Em 2018, foi a vez do Soão – Taberna Asiática, que conquistou a Avenida de Roma com pratos inspirados na culinária de seis países asiáticos, uma decoração discreta e convidativa e muita originalidade na confeção. E logo no ano seguinte, em 2019, o Meat Me, um restaurante dedicado totalmente às carnes, sobretudo as maturadas, no Chiado. Ao lado do Teatro Nacional de São Carlos, o Meat Me destaca-se ainda pelo bar de estilo clássico que encanta os amantes de um bom cocktail.
“Tínhamos imensas coisas pensadas para celebrar os 10 anos do grupo, na verdade”, admite o responsável da empresa. Mas a verdade é que a Covid-19 lhe trocou as voltas, como fez a tantas outras organizações nacionais e os eventos pensados ficaram adiados sine die. Por isso, ao invés de festas de celebração, agora há mais marcas para gerir e projetos novos a nascer.
Há, naturalmente, também dúvidas sobre o investimento que vai ser feito e se vai ser possível recuperá-lo num tempo sensato, mas para António Querido não parece haver alternativa: é preciso reagir, tendo em conta a informação disponível e aquilo que parece ser a vontade do consumidor.

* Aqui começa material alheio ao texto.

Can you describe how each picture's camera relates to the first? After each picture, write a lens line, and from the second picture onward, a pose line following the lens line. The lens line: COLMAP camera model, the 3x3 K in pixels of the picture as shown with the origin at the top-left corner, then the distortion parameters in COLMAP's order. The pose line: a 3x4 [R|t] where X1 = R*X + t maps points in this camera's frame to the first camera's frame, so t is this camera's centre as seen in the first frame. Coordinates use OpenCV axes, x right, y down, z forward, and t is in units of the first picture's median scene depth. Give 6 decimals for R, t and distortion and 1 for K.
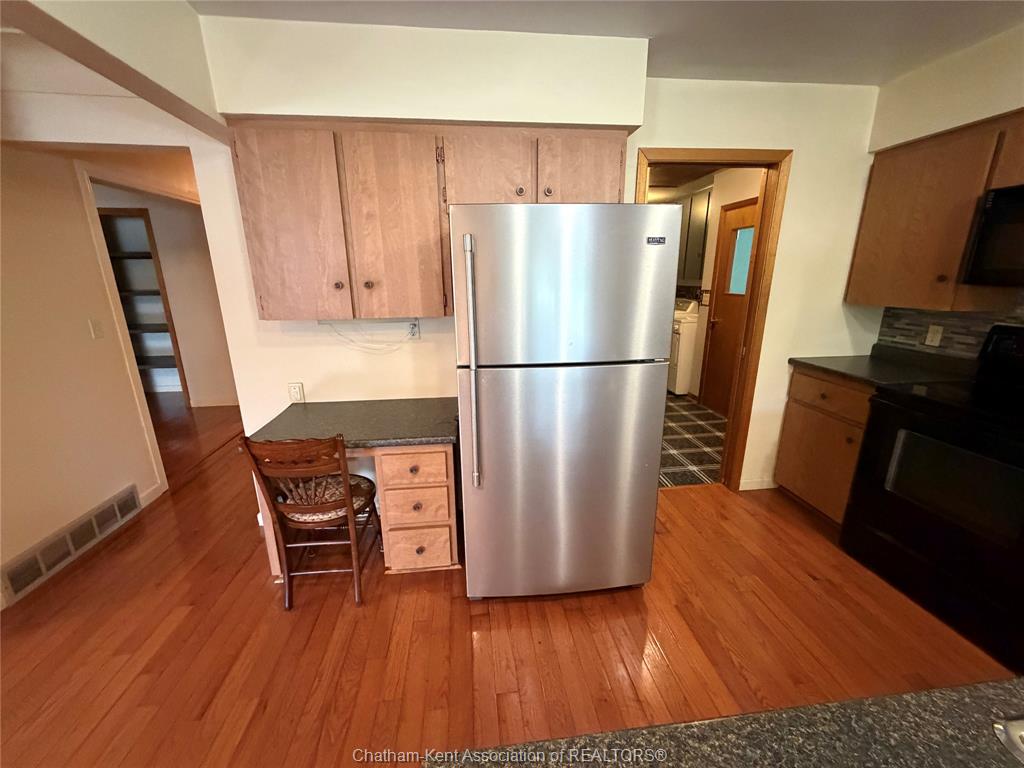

O Sea Me continua assim a mostrar capacidades para se reinventando para fazer face às diversas fases do ciclo económico. Em 2018 – o ano mais recente de que há contas públicas – tinha uma situação financeira confortável, com lucros garantidos na ordem dos vários milhares de euros e com um risco de failure baixo, segundo os dados da Informa D&B.
O coronavírus chegou em ano da viragem da década, mas os acionistas não estão particularmente temerosos. “Acho que vamos emagrecer, mas também acho que vamos ser das maiores organizações em Lisboa”, acredita Querido, de olhos postos no futuro, e sobretudo no final do ano, quando espera que Lisboa volte a receber visitantes a um ritmo mais parecido com o dos anos anteriores. Porque, para já, a única certeza é a de que este verão está perdido.